Israel’s response progressively weakened those proxies. Hamas and Hezbollah leaders were eliminated. Hezbollah suffered significant strategic losses. The fall of the Assad regime in Syria — an indirect consequence of the erosion of the Iranian-backed axis — further reduced Iran’s strategic depth in the Levant.

Iran’s protective glacis eroded. Direct confrontation became more manageable. Yet Iran refused to acknowledge this shift. It maintained its uranium enrichment, continued developing ballistic missiles, and sustained support for its proxies.

Washington and Jerusalem realized that time was working against them, and the Twelve-Day War demonstrated that the American–Israeli axis was not merely diplomatic but operational.

Prematurely interrupted, the war has now resumed, with Ayatollah Khamenei having “hardened his heart.”

Just as the relationship of trust Churchill built with Roosevelt made Operation Overlord possible, the relationship of trust Netanyahu patiently built with Donald Trump made possible the operations “The People Rise Like a Lion” and “The Lion’s Roar.”

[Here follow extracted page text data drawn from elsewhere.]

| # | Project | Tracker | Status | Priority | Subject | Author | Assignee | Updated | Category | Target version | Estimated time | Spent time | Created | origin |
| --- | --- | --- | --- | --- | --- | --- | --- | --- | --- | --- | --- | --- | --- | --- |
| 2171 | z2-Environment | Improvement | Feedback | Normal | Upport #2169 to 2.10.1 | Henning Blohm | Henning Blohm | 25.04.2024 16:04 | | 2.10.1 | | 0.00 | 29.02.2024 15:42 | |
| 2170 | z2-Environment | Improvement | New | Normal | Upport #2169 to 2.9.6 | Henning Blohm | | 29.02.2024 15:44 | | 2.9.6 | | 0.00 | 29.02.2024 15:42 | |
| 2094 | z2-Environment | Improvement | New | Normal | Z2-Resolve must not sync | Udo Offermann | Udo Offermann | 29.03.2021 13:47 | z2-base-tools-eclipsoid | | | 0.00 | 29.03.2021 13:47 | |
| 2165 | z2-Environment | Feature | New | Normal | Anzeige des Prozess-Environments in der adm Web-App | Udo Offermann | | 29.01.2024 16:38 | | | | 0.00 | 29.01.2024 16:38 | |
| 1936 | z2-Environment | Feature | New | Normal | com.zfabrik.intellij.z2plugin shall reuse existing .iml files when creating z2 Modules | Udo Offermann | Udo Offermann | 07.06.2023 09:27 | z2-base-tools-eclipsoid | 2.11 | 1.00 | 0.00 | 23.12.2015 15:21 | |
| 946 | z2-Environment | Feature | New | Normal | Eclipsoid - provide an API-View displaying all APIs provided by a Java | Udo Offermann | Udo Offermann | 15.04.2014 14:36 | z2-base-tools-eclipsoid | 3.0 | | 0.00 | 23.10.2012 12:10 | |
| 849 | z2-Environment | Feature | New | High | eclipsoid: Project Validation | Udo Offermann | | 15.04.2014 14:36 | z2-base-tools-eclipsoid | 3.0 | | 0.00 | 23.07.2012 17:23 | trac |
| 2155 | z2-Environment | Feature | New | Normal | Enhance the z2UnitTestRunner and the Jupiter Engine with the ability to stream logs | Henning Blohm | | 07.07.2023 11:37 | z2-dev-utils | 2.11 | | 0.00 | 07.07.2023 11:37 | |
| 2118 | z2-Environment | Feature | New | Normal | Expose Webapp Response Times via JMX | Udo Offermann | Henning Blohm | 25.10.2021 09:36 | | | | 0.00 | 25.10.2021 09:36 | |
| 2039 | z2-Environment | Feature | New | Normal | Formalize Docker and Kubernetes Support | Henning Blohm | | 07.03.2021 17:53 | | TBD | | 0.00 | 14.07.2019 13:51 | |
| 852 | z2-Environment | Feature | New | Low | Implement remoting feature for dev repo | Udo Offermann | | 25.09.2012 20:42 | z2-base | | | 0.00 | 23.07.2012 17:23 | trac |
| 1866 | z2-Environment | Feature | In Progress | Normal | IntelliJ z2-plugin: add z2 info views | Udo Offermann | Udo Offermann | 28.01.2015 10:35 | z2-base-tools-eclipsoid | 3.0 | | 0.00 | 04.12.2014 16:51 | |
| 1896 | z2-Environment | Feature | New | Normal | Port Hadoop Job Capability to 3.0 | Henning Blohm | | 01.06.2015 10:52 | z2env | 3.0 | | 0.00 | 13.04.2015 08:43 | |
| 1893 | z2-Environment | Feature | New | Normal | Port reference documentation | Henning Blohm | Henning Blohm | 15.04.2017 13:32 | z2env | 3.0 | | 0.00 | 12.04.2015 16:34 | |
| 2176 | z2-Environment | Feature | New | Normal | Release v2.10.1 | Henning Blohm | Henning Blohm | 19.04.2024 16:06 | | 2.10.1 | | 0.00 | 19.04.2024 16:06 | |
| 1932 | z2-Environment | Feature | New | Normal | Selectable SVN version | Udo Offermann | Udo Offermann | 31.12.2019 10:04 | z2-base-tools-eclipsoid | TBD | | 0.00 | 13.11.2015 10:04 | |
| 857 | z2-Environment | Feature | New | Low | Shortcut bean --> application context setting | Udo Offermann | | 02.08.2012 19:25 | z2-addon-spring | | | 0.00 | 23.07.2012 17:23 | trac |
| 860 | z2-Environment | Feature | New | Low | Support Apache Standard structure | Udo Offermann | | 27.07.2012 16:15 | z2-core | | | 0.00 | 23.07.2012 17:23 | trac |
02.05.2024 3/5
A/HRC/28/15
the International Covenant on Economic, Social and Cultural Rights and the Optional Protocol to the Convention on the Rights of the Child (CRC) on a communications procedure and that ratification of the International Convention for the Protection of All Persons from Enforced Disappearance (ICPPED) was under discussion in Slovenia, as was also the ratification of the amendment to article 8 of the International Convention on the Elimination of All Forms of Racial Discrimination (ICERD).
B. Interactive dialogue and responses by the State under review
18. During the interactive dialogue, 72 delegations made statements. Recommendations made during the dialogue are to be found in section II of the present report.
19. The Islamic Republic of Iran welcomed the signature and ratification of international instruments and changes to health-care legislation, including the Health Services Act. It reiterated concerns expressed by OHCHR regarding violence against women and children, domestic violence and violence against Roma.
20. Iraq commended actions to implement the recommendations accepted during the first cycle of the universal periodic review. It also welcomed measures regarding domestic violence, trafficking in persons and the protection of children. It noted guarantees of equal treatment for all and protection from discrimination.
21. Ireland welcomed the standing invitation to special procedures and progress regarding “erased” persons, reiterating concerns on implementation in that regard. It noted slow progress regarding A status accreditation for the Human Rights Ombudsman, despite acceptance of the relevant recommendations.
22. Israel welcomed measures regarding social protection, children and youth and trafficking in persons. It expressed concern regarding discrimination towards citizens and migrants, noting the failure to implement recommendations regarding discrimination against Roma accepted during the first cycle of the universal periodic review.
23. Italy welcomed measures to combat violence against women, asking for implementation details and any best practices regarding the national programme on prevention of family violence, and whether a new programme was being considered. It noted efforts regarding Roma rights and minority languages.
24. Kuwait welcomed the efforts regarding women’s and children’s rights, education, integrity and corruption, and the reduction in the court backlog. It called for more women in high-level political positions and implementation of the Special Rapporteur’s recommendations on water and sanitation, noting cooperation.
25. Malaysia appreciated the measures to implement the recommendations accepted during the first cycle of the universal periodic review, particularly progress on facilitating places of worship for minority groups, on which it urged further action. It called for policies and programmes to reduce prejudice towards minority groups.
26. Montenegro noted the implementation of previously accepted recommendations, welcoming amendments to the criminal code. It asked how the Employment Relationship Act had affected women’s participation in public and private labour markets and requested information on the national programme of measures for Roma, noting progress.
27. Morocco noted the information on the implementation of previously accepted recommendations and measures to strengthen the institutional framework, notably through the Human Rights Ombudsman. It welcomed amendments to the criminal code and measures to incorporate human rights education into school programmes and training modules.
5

Great military decisions are the product of political and strategic trust.

Netanyahu, like Churchill, identified the danger of his era with clarity, had the courage to confront it, and possessed the intelligence to forge the alliance necessary for victory.

Let us hope it will be complete — and contribute to making the world a better place.

(1) The United States supplied military equipment, ships, aircraft, munitions, and strategic resources to countries whose defense was deemed “vital to the security of the United States,” without immediate payment.

(2) “Old lion,” as the British press later came to call Churchill.

(3) Joint Comprehensive Plan of Action, signed July 14, 2015.